British Pound Continues to Recover
The currency markets experienced some movement. The euro appreciated in value due to the results of the first round of the French presidential elections. Only the British pound was stronger than the euro in April. This was due in part to the announcement that the UK will hold elections in June, which will strengthen the British May government.
European Figures Continue to Surprise
Europe’s current economic figures remain surprising and, as expected, the eurozone has started to catch up. At the same time, confidence in Europe’s political situation has risen in the aftermath of important elections. Elsewhere, developments are less favourable. For some time now, American consumers have been reluctant to spend. The initial enthusiasm that greeted the Trump administration has become more subdued. Households who consume the majority of their income are probably worse off under Trump’s healthcare and tax plans. In China, the government seems to be easing off the gas pedal on stimulus at the moment. Worldwide, stimulating monetary policy will make more room for fiscal stimulus. The same applies in the eurozone, possibly following the German elections this fall. Overall, we do not expect for economic policy to strongly stimulate economic activity. We expect underlying inflation to continue to rise very gently in the coming quarters.

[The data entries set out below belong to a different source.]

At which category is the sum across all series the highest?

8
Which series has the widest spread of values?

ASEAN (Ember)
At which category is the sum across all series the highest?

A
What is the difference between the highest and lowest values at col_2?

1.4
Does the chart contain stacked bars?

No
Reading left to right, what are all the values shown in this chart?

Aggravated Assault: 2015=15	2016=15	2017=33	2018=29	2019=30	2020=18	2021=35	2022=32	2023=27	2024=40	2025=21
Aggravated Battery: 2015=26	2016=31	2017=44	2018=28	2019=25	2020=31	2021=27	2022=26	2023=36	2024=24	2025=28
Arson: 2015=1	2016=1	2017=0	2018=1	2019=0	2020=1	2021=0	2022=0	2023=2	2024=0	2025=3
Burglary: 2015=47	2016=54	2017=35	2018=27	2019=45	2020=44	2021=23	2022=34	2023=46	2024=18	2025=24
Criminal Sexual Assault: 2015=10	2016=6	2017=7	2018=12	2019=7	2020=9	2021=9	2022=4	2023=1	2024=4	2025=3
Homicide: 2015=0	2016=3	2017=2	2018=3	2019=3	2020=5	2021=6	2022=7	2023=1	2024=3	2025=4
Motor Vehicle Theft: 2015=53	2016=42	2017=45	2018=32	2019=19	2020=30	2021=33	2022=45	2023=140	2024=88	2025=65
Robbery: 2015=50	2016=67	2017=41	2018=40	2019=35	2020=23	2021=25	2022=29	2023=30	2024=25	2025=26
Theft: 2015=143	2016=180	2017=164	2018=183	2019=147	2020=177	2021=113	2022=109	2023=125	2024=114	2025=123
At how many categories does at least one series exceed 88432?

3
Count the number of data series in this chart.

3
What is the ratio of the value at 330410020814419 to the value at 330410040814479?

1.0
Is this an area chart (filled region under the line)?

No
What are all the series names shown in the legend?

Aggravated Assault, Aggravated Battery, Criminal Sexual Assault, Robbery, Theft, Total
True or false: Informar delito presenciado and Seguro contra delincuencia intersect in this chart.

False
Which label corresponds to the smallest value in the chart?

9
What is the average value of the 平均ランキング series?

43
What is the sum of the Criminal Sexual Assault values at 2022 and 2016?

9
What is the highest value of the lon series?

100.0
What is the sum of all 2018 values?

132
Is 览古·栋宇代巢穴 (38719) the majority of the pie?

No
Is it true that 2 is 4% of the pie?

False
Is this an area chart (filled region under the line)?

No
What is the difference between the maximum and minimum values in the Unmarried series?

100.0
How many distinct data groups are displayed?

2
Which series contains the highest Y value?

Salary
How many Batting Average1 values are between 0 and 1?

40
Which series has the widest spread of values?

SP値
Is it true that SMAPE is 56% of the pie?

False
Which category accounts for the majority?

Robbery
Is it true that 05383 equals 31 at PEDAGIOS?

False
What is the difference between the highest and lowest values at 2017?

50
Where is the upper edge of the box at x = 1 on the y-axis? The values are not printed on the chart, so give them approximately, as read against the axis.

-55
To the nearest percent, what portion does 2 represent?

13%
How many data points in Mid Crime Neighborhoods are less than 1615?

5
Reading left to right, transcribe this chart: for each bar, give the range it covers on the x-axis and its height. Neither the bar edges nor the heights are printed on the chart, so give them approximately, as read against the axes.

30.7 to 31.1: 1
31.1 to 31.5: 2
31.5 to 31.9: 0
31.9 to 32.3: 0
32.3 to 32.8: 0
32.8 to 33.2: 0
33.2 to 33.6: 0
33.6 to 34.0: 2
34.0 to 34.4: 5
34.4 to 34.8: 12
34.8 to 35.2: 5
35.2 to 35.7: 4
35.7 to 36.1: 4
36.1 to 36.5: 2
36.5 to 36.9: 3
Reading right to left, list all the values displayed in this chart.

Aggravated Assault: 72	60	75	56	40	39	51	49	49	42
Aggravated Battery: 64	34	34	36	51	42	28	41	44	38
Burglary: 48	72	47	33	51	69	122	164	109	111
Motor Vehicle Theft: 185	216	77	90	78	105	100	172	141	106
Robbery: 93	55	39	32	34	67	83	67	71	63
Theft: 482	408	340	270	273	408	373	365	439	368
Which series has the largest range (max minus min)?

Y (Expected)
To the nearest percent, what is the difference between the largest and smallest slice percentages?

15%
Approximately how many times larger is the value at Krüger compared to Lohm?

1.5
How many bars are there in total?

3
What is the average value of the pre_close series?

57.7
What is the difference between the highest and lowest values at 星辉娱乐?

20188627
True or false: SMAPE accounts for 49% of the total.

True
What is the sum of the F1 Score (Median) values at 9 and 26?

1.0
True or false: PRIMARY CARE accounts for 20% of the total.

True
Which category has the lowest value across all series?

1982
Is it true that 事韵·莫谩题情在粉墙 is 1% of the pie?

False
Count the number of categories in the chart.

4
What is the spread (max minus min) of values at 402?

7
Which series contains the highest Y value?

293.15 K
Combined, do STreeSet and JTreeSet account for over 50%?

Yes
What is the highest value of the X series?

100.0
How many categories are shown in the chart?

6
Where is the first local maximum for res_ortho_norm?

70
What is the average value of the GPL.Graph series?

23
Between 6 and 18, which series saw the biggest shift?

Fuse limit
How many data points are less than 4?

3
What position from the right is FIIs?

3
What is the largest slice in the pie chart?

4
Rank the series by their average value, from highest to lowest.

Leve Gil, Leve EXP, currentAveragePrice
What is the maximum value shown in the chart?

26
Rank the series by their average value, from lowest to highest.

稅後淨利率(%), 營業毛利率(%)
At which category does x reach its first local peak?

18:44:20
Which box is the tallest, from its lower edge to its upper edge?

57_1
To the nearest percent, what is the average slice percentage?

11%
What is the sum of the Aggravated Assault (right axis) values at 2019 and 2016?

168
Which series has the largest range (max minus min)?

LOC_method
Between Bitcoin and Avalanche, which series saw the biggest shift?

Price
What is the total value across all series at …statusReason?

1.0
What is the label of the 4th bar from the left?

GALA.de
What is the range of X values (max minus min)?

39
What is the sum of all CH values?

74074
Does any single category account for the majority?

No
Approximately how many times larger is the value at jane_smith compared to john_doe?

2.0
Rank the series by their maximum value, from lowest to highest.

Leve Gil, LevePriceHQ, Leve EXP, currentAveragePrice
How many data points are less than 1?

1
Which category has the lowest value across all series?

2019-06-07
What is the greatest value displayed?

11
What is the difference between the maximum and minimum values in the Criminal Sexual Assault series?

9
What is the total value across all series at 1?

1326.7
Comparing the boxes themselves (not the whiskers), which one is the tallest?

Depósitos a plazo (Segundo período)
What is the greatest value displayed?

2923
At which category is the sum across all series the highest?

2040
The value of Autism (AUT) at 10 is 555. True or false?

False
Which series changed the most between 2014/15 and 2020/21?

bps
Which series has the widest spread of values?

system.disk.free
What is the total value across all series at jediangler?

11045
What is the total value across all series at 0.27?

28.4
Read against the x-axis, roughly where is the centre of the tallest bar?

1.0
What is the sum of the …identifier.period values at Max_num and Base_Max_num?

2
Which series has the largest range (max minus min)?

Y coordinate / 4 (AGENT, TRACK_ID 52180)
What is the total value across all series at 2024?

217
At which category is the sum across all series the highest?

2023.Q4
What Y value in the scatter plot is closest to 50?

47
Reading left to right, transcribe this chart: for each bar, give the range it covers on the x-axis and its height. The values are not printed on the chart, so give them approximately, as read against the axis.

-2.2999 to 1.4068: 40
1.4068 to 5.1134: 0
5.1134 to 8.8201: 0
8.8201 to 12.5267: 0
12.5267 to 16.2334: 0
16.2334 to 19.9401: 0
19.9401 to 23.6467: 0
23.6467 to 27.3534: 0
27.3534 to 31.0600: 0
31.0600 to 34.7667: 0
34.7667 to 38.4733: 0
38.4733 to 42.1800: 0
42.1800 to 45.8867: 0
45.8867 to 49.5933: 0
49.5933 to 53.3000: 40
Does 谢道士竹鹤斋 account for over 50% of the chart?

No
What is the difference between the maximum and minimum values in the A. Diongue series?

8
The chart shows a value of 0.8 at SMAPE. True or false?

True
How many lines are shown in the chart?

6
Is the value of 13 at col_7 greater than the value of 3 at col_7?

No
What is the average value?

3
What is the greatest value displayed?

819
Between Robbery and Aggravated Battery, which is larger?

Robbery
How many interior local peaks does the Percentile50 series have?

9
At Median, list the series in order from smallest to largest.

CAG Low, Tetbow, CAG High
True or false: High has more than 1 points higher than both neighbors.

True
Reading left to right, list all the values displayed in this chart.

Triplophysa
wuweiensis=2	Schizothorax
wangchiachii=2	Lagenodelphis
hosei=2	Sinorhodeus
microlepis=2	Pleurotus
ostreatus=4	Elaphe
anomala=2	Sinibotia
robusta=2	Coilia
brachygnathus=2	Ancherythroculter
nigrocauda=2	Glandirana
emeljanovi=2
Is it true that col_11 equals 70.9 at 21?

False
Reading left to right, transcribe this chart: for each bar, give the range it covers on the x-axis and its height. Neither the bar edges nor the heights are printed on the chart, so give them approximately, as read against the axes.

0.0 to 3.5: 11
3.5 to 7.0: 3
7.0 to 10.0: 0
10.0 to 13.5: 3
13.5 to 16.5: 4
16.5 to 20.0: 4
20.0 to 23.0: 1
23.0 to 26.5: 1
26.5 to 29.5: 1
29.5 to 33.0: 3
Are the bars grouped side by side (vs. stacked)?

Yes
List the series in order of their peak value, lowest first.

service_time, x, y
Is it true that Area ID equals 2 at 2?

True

Strongest Profit Growth in Europe
Most companies have published their profit figures for the first quarter of 2017. Profit growth clearly accelerated worldwide, with growth per equity reaching 10 % in the US and even more than 20 % in Europe. These figures can largely be attributed to macroeconomic tendencies. In the first place, year-on-year growth in worldwide economic activity accelerated in recent quarters, and inflation also increased. This caused the gross margin (revenue minus costs) to rise. Operational margins historically show a strong correlation with economic growth. The margins rise whenever growth speeds up, which has been the case in recent quarters. Additionally, net interest expenses have not yet increased around the world, and taxes have decreased, partly because countries are competing to provide the lowest corporate tax rates. We expect higher profit growth in Europe than in the US in the quarters ahead as well. In Europe, economic activity is showing stronger increases. Operational margins also offer greater potential for improvement here.
Underweight on Bonds due to Risk of Rising Interest Rates
In our mixed portfolios, we are underweight on bonds compared to cash. The interest rate is still very low, which makes the expected return on bonds unattractive to us. Additionally, inflation will slowly return, which will cause more central banks to raise interest rates and buy up, or even sell, fewer bonds. Following the recent period of good economic news, the risk of economic disappointments is growing. We see the eurozone as the region with the most robust recovery and the best chances for growth. Globally, we are taking a neutral position on equities in our mixed portfolios.